BEGIN Input
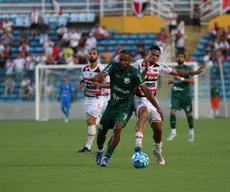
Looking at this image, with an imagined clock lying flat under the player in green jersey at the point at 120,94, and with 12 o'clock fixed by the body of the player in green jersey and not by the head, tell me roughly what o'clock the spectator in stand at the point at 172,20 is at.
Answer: The spectator in stand is roughly at 6 o'clock from the player in green jersey.

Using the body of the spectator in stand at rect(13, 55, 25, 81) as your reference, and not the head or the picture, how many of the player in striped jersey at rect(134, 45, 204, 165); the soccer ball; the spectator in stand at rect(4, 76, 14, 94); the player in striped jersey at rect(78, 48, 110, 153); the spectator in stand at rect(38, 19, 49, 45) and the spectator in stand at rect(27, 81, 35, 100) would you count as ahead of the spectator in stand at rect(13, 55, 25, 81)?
5

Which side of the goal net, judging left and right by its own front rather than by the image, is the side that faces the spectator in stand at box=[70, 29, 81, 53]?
back

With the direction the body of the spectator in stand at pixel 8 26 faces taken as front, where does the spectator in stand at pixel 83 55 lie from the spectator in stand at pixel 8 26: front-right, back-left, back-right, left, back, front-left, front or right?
front-left

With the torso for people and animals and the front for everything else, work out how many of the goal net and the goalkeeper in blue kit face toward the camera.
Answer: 2

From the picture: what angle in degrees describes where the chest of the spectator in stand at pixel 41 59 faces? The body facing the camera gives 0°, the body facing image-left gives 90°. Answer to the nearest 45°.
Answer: approximately 0°

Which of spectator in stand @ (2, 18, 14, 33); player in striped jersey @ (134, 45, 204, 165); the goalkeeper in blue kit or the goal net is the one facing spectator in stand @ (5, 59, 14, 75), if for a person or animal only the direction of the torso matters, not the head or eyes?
spectator in stand @ (2, 18, 14, 33)

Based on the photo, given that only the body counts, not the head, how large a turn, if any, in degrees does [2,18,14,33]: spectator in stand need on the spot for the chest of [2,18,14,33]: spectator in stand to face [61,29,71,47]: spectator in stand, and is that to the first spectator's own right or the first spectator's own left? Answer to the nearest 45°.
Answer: approximately 45° to the first spectator's own left

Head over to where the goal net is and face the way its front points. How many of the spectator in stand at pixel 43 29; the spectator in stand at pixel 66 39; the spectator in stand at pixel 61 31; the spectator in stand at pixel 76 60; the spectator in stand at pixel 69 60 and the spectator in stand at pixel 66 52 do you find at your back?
6

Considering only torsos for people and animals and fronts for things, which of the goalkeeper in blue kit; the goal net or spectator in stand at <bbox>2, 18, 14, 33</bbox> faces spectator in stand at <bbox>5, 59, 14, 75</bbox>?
spectator in stand at <bbox>2, 18, 14, 33</bbox>
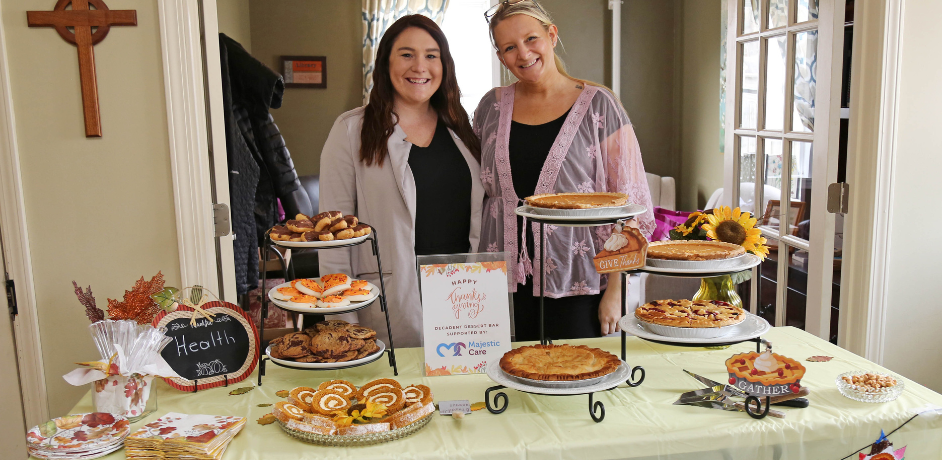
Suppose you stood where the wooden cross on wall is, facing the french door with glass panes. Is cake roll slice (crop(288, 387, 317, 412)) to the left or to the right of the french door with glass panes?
right

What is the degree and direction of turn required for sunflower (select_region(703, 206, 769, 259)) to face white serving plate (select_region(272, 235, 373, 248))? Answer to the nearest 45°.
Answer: approximately 45° to its right

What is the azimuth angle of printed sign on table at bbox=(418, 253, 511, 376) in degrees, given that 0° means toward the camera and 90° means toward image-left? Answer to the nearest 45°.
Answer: approximately 0°

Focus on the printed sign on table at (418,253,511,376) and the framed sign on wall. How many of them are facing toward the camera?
2

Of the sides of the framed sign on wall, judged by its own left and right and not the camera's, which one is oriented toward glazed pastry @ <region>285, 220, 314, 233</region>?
front

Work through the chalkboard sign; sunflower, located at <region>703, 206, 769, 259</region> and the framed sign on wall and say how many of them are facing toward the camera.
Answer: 3

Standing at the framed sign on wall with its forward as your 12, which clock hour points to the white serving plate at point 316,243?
The white serving plate is roughly at 12 o'clock from the framed sign on wall.
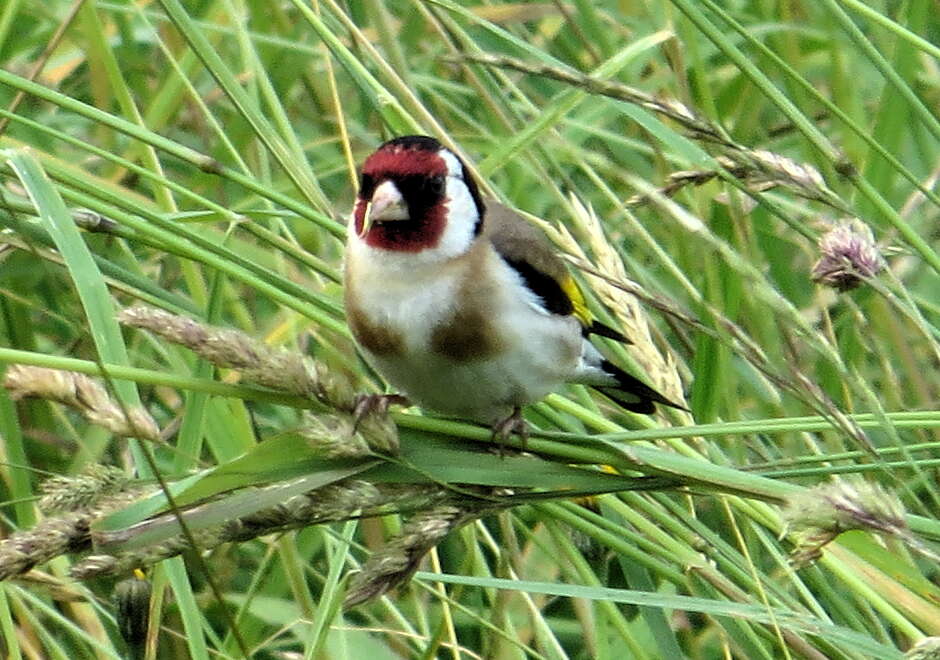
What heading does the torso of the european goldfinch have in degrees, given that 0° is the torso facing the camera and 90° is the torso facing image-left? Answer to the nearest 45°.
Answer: approximately 45°
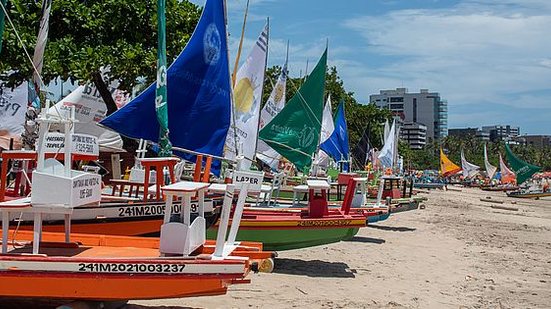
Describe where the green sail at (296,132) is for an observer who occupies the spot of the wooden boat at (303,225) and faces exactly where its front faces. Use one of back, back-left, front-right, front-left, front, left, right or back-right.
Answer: left

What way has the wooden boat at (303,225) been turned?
to the viewer's right

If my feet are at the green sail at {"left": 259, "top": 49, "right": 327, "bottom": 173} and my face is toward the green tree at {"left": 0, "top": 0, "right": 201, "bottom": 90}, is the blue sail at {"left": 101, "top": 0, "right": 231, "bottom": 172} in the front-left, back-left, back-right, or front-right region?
front-left

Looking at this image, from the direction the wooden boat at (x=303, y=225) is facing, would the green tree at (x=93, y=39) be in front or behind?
behind
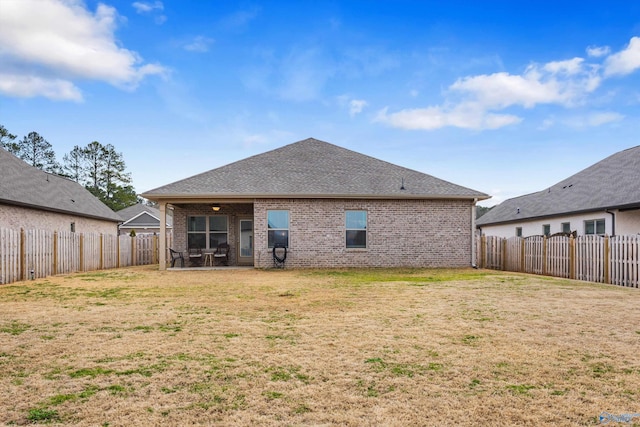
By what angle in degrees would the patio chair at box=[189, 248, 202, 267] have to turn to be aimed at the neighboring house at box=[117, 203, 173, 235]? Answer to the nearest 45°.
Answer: approximately 180°

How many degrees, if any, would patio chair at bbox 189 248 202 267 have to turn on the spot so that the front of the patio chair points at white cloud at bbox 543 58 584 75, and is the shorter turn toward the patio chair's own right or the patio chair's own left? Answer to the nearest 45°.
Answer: approximately 90° to the patio chair's own left

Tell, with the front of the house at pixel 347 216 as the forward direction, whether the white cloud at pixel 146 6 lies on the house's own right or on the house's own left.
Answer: on the house's own left

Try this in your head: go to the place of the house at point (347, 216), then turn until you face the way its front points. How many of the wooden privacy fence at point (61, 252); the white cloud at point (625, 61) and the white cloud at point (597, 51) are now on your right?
2

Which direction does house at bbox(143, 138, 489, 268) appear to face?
away from the camera

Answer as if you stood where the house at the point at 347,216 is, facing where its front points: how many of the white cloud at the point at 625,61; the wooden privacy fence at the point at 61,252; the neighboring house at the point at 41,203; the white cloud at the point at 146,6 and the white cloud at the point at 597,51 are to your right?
2

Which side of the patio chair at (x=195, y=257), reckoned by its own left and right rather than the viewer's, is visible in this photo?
front

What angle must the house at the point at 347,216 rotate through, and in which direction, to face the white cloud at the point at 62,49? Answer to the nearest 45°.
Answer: approximately 90° to its left

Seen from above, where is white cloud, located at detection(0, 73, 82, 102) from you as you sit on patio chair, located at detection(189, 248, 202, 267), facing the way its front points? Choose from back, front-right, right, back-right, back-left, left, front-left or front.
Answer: back-right

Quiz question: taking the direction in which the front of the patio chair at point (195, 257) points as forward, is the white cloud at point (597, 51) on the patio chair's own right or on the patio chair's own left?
on the patio chair's own left

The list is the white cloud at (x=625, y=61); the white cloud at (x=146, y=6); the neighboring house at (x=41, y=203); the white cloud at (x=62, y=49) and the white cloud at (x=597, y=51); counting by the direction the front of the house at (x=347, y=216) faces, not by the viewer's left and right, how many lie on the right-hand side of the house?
2
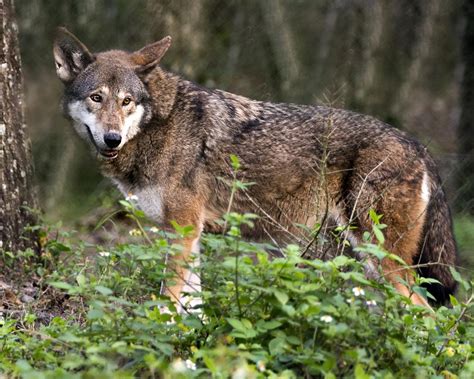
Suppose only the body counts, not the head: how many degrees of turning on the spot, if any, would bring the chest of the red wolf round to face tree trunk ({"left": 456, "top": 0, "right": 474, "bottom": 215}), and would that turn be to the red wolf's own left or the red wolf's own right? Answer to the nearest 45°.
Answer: approximately 135° to the red wolf's own right

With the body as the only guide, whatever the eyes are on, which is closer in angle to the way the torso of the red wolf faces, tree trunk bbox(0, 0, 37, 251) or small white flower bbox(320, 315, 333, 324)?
the tree trunk

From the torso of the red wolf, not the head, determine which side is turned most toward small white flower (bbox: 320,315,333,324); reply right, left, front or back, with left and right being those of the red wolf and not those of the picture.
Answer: left

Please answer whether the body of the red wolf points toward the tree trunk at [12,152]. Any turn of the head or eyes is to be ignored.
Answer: yes

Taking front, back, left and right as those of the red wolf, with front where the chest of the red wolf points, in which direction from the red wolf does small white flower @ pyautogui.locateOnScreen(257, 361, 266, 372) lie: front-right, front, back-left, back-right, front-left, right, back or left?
left

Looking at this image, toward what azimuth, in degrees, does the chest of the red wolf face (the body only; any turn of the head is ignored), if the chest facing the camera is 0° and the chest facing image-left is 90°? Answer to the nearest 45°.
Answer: approximately 90°
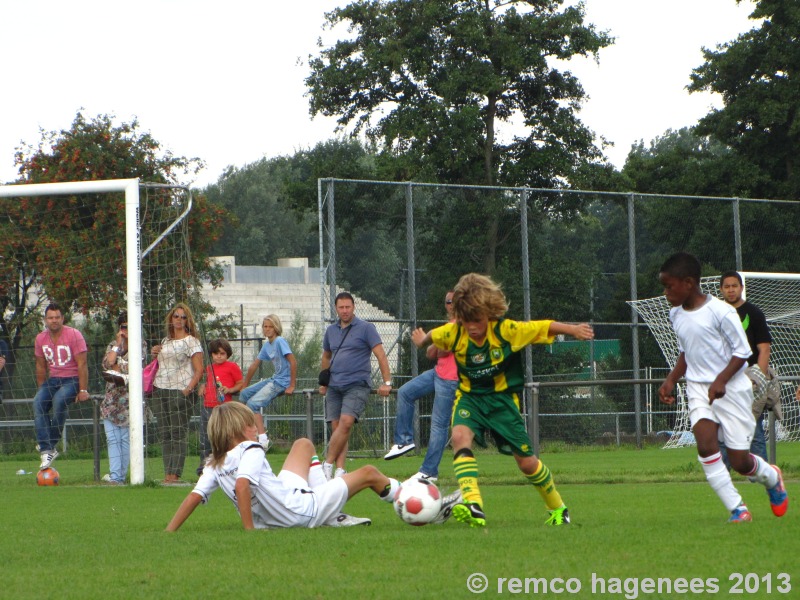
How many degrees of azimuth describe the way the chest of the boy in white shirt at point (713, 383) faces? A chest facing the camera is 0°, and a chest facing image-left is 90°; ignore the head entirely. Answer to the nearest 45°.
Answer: approximately 45°

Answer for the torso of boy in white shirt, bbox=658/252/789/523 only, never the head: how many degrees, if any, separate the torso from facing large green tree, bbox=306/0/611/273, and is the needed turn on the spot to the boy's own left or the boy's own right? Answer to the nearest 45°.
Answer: approximately 135° to the boy's own right

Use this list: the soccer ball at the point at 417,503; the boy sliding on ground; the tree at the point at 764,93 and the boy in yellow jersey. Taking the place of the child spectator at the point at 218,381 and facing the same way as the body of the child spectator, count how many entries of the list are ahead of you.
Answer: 3

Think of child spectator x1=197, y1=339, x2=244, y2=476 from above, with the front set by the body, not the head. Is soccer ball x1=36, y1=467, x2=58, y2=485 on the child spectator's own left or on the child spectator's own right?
on the child spectator's own right

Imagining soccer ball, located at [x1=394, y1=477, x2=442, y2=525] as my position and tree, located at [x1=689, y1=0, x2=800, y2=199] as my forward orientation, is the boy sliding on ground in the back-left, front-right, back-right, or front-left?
back-left

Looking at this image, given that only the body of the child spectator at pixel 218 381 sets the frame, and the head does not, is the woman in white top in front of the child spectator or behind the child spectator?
in front

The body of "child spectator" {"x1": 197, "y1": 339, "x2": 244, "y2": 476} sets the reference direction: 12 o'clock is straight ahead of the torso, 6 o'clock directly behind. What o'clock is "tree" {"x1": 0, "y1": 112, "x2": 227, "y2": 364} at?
The tree is roughly at 5 o'clock from the child spectator.

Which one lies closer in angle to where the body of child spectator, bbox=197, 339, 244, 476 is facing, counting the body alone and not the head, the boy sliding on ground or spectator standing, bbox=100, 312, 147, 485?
the boy sliding on ground

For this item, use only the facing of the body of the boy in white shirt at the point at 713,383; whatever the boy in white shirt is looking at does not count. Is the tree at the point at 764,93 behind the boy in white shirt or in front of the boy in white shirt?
behind

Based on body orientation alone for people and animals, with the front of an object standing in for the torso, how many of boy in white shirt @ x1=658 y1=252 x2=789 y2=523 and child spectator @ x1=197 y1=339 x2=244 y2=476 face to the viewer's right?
0

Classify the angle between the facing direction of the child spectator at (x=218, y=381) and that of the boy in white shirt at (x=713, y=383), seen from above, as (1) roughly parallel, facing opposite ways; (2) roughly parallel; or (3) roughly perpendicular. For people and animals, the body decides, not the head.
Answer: roughly perpendicular

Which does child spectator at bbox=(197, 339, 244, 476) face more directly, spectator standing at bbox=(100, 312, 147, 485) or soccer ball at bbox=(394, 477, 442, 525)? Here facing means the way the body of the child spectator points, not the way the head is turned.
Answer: the soccer ball

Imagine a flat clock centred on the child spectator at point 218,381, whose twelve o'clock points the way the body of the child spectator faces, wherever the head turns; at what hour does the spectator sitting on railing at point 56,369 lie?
The spectator sitting on railing is roughly at 3 o'clock from the child spectator.

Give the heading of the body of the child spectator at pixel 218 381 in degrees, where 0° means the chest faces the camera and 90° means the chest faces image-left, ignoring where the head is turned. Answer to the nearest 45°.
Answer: approximately 0°

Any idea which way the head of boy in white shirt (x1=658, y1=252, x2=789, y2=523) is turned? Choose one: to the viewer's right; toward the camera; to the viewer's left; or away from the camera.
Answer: to the viewer's left

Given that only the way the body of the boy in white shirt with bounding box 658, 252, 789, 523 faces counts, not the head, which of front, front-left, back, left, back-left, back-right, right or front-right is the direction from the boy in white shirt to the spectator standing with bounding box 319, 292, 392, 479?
right
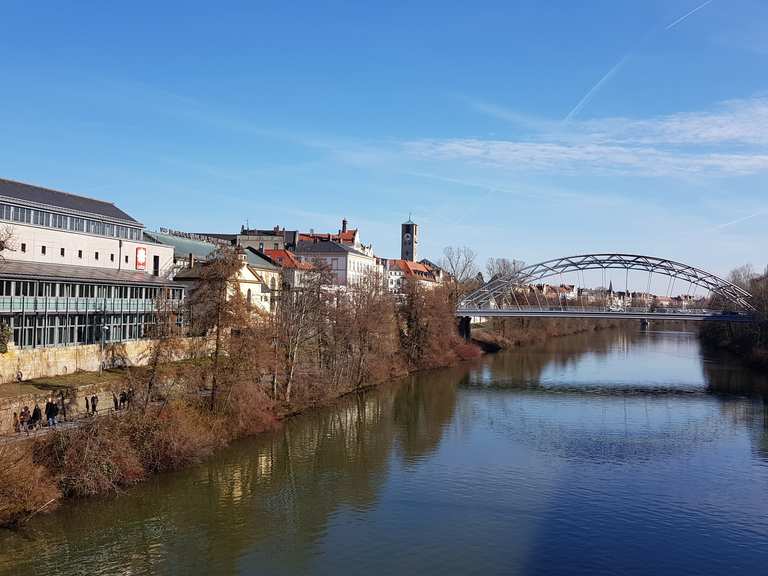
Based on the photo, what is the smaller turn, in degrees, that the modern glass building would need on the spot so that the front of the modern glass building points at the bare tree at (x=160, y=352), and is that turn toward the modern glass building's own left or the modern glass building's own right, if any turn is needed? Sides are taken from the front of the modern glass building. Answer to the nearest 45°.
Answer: approximately 45° to the modern glass building's own right

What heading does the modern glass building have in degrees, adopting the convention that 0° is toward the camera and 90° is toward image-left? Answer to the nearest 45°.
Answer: approximately 315°

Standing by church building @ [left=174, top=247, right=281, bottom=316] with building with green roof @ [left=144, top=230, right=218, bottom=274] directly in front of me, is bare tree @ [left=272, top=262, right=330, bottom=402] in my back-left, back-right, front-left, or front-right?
back-left

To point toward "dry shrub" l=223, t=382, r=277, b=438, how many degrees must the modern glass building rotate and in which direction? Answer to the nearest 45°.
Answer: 0° — it already faces it

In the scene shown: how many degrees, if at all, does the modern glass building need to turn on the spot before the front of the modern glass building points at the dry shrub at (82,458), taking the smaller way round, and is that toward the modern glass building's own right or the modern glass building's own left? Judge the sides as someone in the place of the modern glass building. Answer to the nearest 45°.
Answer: approximately 45° to the modern glass building's own right

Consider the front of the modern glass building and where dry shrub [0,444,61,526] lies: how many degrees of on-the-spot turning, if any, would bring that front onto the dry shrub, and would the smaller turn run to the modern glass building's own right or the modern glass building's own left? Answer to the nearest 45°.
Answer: approximately 45° to the modern glass building's own right

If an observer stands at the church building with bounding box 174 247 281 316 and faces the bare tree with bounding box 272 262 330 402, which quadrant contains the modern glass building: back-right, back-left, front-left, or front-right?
front-right

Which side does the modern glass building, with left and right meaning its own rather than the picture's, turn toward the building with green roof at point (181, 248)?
left

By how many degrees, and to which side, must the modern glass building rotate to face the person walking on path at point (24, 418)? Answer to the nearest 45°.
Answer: approximately 45° to its right

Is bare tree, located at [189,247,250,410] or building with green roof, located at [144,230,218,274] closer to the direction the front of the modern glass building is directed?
the bare tree

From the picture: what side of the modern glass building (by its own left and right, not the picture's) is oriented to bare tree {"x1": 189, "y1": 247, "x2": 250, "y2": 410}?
front

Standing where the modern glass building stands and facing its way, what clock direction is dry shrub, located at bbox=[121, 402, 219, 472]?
The dry shrub is roughly at 1 o'clock from the modern glass building.
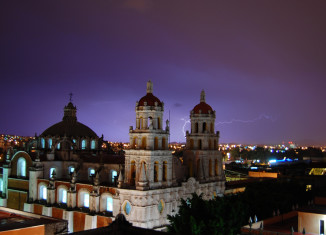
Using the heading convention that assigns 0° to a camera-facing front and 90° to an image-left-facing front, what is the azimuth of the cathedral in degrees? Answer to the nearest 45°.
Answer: approximately 315°
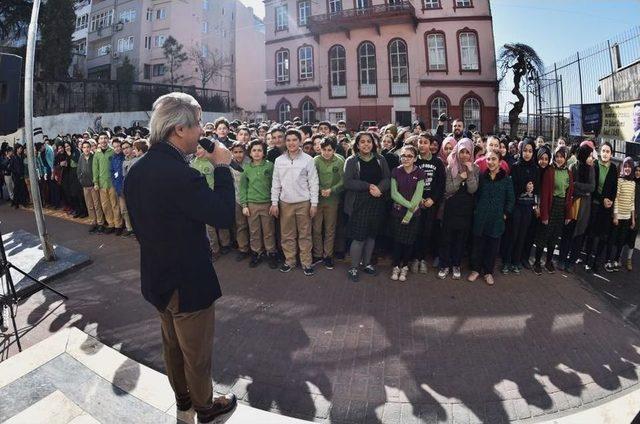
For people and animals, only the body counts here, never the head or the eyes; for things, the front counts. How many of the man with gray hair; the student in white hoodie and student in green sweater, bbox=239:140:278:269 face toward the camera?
2

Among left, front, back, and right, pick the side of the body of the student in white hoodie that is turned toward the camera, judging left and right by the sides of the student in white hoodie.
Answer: front

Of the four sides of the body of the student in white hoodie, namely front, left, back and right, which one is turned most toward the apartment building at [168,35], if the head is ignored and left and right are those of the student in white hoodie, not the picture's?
back

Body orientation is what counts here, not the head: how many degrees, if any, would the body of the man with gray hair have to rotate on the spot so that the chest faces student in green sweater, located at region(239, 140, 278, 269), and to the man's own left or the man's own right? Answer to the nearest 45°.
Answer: approximately 45° to the man's own left

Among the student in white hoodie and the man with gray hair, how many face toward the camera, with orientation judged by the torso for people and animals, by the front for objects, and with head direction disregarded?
1

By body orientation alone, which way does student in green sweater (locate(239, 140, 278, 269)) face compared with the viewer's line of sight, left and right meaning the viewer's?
facing the viewer

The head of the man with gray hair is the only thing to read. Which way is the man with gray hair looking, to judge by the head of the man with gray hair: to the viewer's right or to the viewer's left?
to the viewer's right

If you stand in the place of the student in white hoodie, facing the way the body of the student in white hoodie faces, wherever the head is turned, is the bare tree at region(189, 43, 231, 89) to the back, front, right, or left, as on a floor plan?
back

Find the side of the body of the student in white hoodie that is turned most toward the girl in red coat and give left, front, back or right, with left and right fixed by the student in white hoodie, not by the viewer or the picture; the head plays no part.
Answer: left

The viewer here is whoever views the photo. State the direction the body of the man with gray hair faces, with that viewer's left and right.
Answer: facing away from the viewer and to the right of the viewer

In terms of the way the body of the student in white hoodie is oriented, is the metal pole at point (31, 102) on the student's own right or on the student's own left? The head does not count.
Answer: on the student's own right

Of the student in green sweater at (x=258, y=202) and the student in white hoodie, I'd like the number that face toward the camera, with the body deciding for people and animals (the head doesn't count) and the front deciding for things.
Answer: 2

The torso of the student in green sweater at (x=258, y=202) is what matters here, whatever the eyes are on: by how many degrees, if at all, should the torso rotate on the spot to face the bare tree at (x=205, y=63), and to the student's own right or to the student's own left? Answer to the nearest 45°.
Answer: approximately 180°
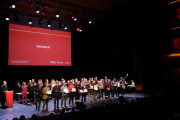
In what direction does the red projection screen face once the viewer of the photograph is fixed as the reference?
facing the viewer and to the right of the viewer
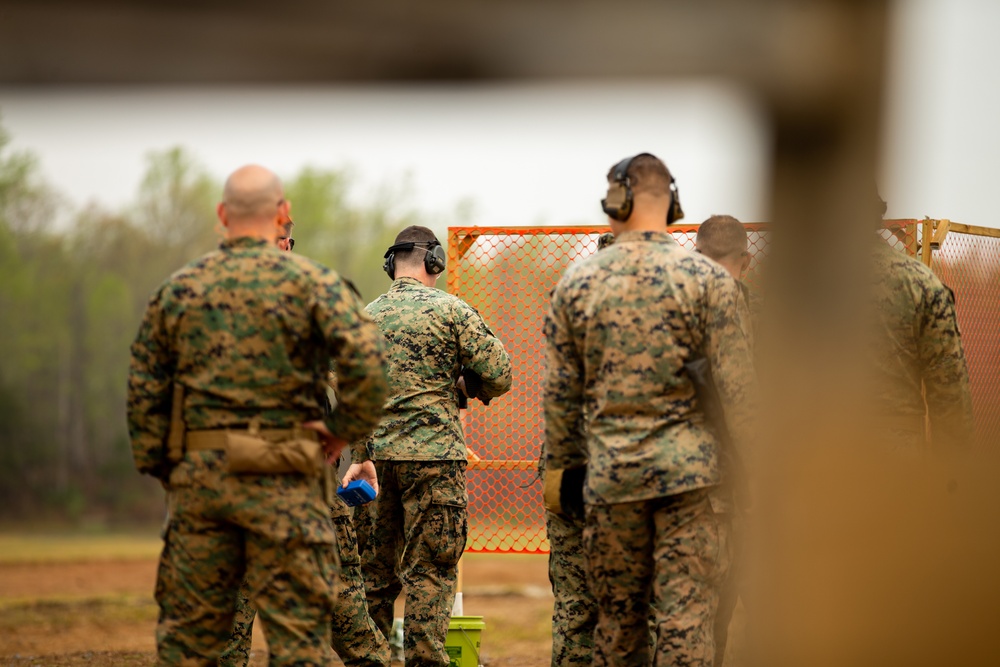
END Input
#### Task description
From the entries above, pull out each line that contains the word "lies".

#### Response below
Tell, with the front of the house at pixel 347 216 as the forward direction, whether the white cloud at pixel 146 6 lies on the house's own right or on the house's own left.
Which one lies closer in angle to where the body of child spectator, bbox=197, 339, 244, 476 is facing, counting the body alone and not the head, the boy sliding on ground or spectator standing, bbox=100, 312, 147, 485?
Consider the front of the modern glass building and where dry shrub [0,444,61,526] lies: how many degrees of on-the-spot turning, if any, would bring that front onto the dry shrub, and would the smaller turn run to the modern glass building's own right or the modern glass building's own left? Answer to the nearest 45°.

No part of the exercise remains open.